### Required work
Would you return the records below character for character, without any images?

### Input for this task
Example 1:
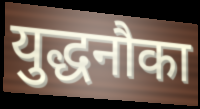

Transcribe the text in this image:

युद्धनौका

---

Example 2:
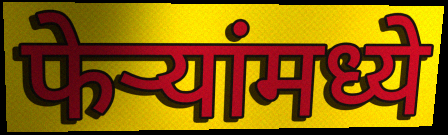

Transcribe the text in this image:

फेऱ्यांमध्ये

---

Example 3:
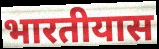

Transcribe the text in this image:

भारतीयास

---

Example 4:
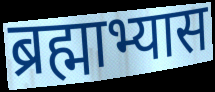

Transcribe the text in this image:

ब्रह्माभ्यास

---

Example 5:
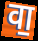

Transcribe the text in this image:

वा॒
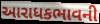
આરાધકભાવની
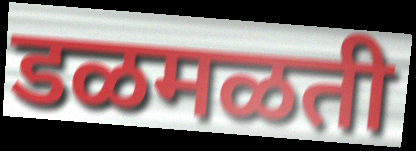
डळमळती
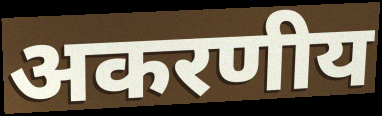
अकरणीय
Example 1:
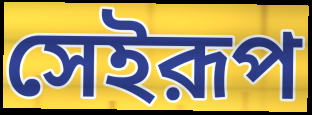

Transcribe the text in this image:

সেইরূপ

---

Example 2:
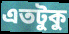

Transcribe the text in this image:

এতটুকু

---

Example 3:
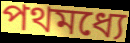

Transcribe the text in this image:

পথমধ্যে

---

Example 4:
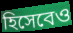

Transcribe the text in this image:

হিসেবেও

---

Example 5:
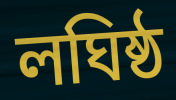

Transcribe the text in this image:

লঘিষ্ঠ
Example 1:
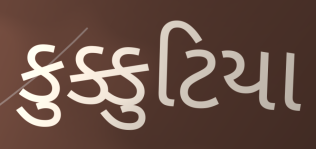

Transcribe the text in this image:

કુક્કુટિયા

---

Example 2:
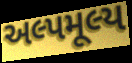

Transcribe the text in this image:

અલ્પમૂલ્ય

### Problem solution
Example 1:

Transcribe the text in this image:

युद्धनौका

---

Example 2:

Transcribe the text in this image:

फेऱ्यांमध्ये

---

Example 3:

Transcribe the text in this image:

भारतीयास

---

Example 4:

Transcribe the text in this image:

ब्रह्माभ्यास

---

Example 5:

Transcribe the text in this image:

वा॒
આરાધકભાવની
डळमळती
अकरणीय
Example 1:

Transcribe the text in this image:

সেইরূপ

---

Example 2:

Transcribe the text in this image:

এতটুকু

---

Example 3:

Transcribe the text in this image:

পথমধ্যে

---

Example 4:

Transcribe the text in this image:

হিসেবেও

---

Example 5:

Transcribe the text in this image:

লঘিষ্ঠ
Example 1:

Transcribe the text in this image:

કુક્કુટિયા

---

Example 2:

Transcribe the text in this image:

અલ્પમૂલ્ય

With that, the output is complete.